- [Job] Each line below that includes the word "koja" is to be reported.

- [Input for this task]

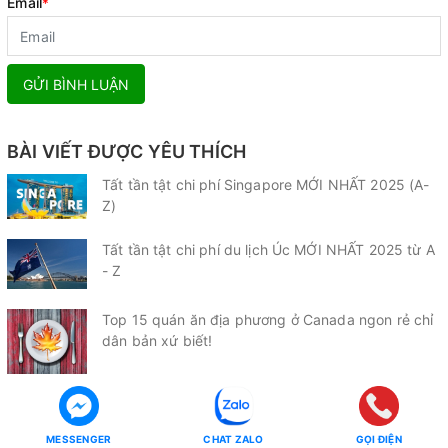
Email
*
GỬI BÌNH LUẬN
BÀI VIẾT ĐƯỢC YÊU THÍCH
Tất tần tật chi phí Singapore MỚI NHẤT 2025 (A-
Z)
Tất tần tật chi phí du lịch Úc MỚI NHẤT 2025 từ A
- Z
Top 15 quán ăn địa phương ở Canada ngon rẻ chỉ
dân bản xứ biết!
10 địa điểm vui chơi ở Canada đẹp quên lối về bạn
phải đến một lần
MESSENGER
CHAT ZALO
GỌI ĐIỆN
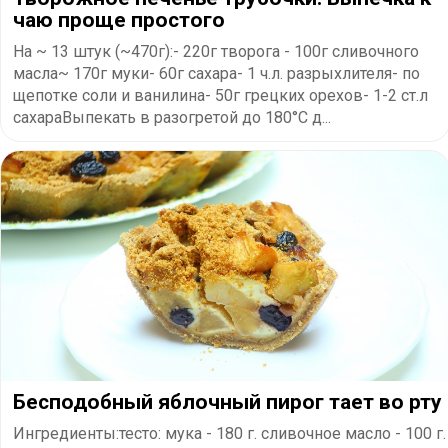
чаю проще простого
На ~ 13 штук (~470г):- 220г творога - 100г сливочного
масла~ 170г муки- 60г сахара- 1 ч.л. разрыхлителя- по
щепотке соли и ванилина- 50г грецких орехов- 1-2 ст.л
сахараВыпекать в разогретой до 180°С д...
Бесподобный яблочный пирог тает во рту
Ингредиенты:тесто: мука - 180 г. сливочное масло - 100 г.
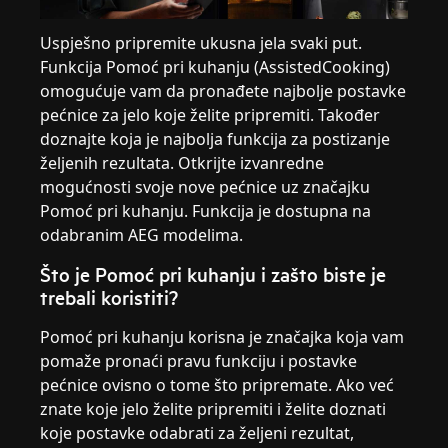
Uspješno pripremite ukusna jela svaki put.
Funkcija Pomoć pri kuhanju (AssistedCooking)
omogućuje vam da pronađete najbolje postavke
pećnice za jelo koje želite pripremiti. Također
doznajte koja je najbolja funkcija za postizanje
željenih rezultata. Otkrijte izvanredne
mogućnosti svoje nove pećnice uz značajku
Pomoć pri kuhanju. Funkcija je dostupna na
odabranim AEG modelima.
Što je Pomoć pri kuhanju i zašto biste je
trebali koristiti?
Pomoć pri kuhanju korisna je značajka koja vam
pomaže pronaći pravu funkciju i postavke
pećnice ovisno o tome što pripremate. Ako već
znate koje jelo želite pripremiti i želite doznati
koje postavke odabrati za željeni rezultat,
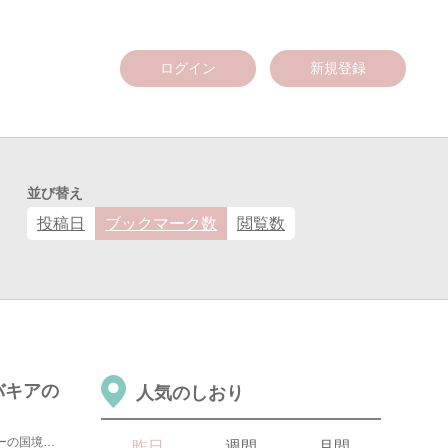
ログイン
新規登録
並び替え
投稿日
ブックマーク数
閲覧数
バキアの
人気のしおり
スロバキアの首都・ブラチスラバはオーストリアとハンガリーの国境近くに位置する都市です。よく、ウィーン...
昨日
週間
月間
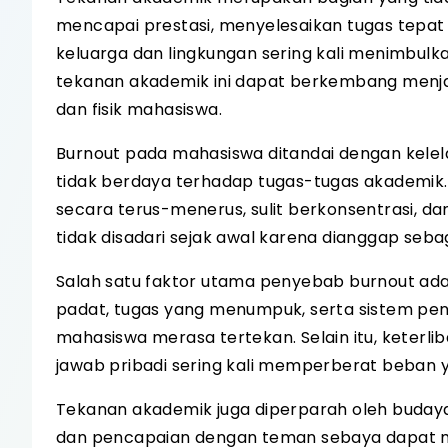
mencapai prestasi, menyelesaikan tugas tepat 
keluarga dan lingkungan sering kali menimbulka
tekanan akademik ini dapat berkembang menja
dan fisik mahasiswa.
Burnout pada mahasiswa ditandai dengan kelela
tidak berdaya terhadap tugas-tugas akademik
secara terus-menerus, sulit berkonsentrasi, dan
tidak disadari sejak awal karena dianggap sebag
Salah satu faktor utama penyebab burnout ada
padat, tugas yang menumpuk, serta sistem pe
mahasiswa merasa tertekan. Selain itu, keterli
jawab pribadi sering kali memperberat beban 
Tekanan akademik juga diperparah oleh budaya k
dan pencapaian dengan teman sebaya dapat me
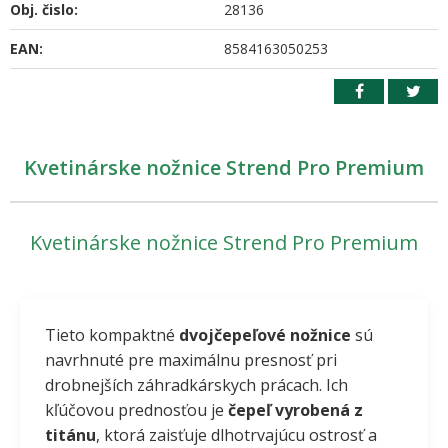
Obj. čislo:
28136
EAN:
8584163050253
Kvetinárske nožnice Strend Pro Premium
Kvetinárske nožnice Strend Pro Premium
Tieto kompaktné
dvojčepeľové nožnice
sú
navrhnuté pre maximálnu presnosť pri
drobnejších záhradkárskych prácach. Ich
kľúčovou prednosťou je
čepeľ vyrobená z
titánu
, ktorá zaisťuje dlhotrvajúcu ostrosť a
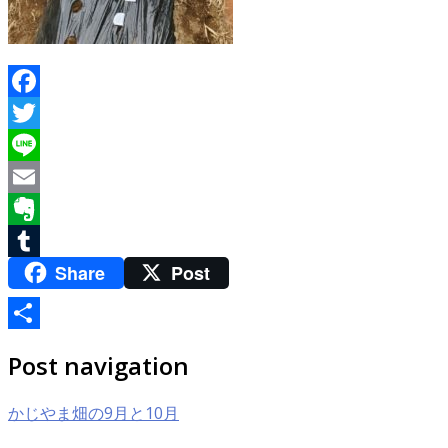
Facebook
Twitter
Line
Email
Evernote
Share
Post
Tumblr
共
Post navigation
有
かじやま畑の9月と10月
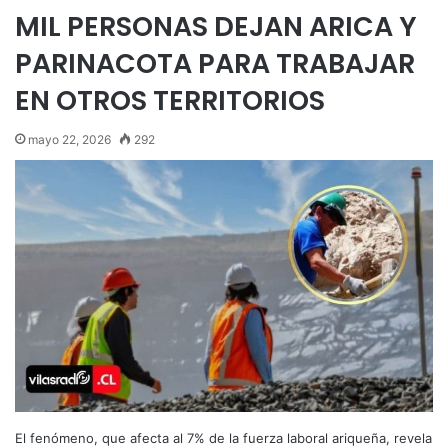
MIL PERSONAS DEJAN ARICA Y
PARINACOTA PARA TRABAJAR
EN OTROS TERRITORIOS
mayo 22, 2026
292
El fenómeno, que afecta al 7% de la fuerza laboral ariqueña, revela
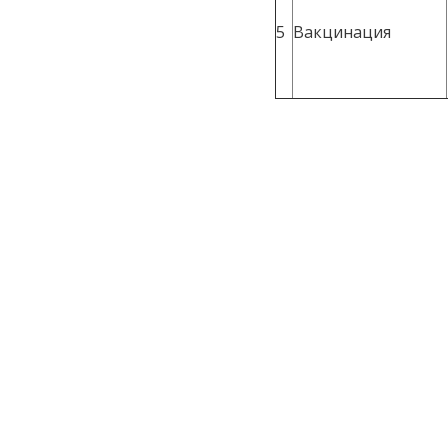
5
Вакцинация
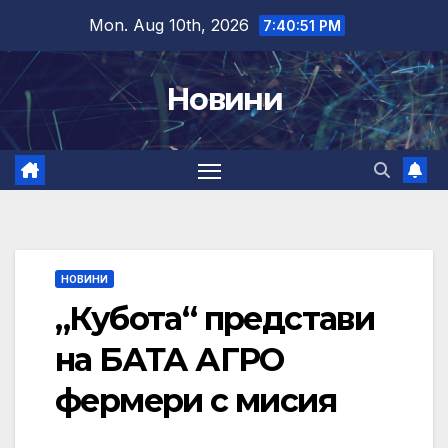
Skip
Mon. Aug 10th, 2026
7:40:52 PM
to
content
Новини
НОВИНИ
„Кубота“ представи
на БАТА АГРО
фермери с мисия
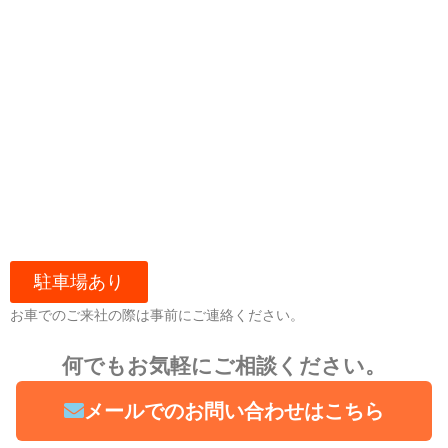
駐車場あり
お車でのご来社の際は事前にご連絡ください。
何でもお気軽にご相談ください。
メールでのお問い合わせはこちら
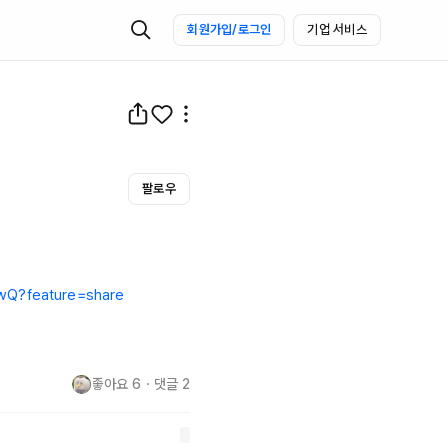
회원가입/로그인
기업 서비스
팔로우
gwQ?feature=share
좋아요
6
・
댓글
2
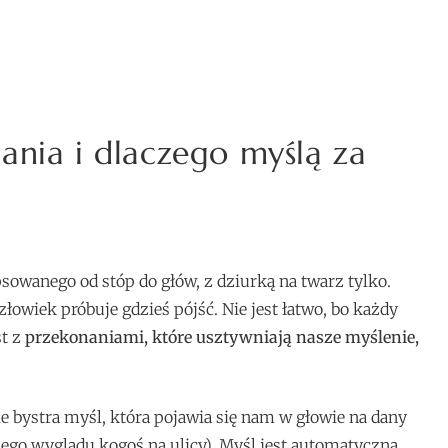
ania i dlaczego myślą za
sowanego od stóp do głów, z dziurką na twarz tylko.
złowiek próbuje gdzieś pójść. Nie jest łatwo, bo każdy
st z
przekonaniami, które usztywniają nasze myślenie,
ie bystra myśl, która pojawia się nam w głowie na dany
ego wyglądu kogoś na ulicy). Myśl jest automatyczna,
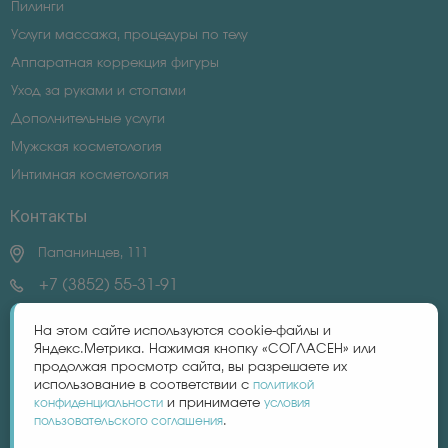
Пилинги
Услуги массажа, процедуры по телу
Аппаратная коррекция фигуры
Уход за руками и стопами
Дополнительные услуги
Мужская косметология
Интимная косметология
Контакты
Папанинцев, 111
+7 (3852) 55-31-91
+7 (983) 606-32-87
На этом сайте используются cookie-файлы и
Яндекс.Метрика. Нажимая кнопку «СОГЛАСЕН» или
продолжая просмотр сайта, вы разрешаете их
centrlaguna22@yandex.ru
использование в соответствии с
политикой
конфиденциальности
и принимаете
условия
пользовательского соглашения
.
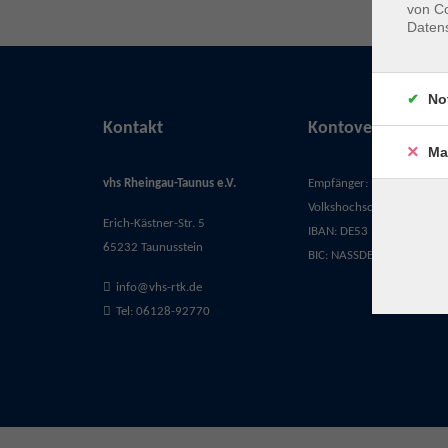
von Co
Daten
No
Kontakt
Kontoverbindung
Ma
vhs Rheingau-Taunus e.V.
Empfänger:
Volkshochschule Rheingau-
Erich-Kästner-Str. 5
IBAN: DE53 5105 0015 03
65232 Taunusstein
BIC: NASSDE55XXX
info@vhs-rtk.de
Tel: 06128-92770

- [The answer]
doznajte koja je najbolja funkcija za postizanje
Pomoć pri kuhanju korisna je značajka koja vam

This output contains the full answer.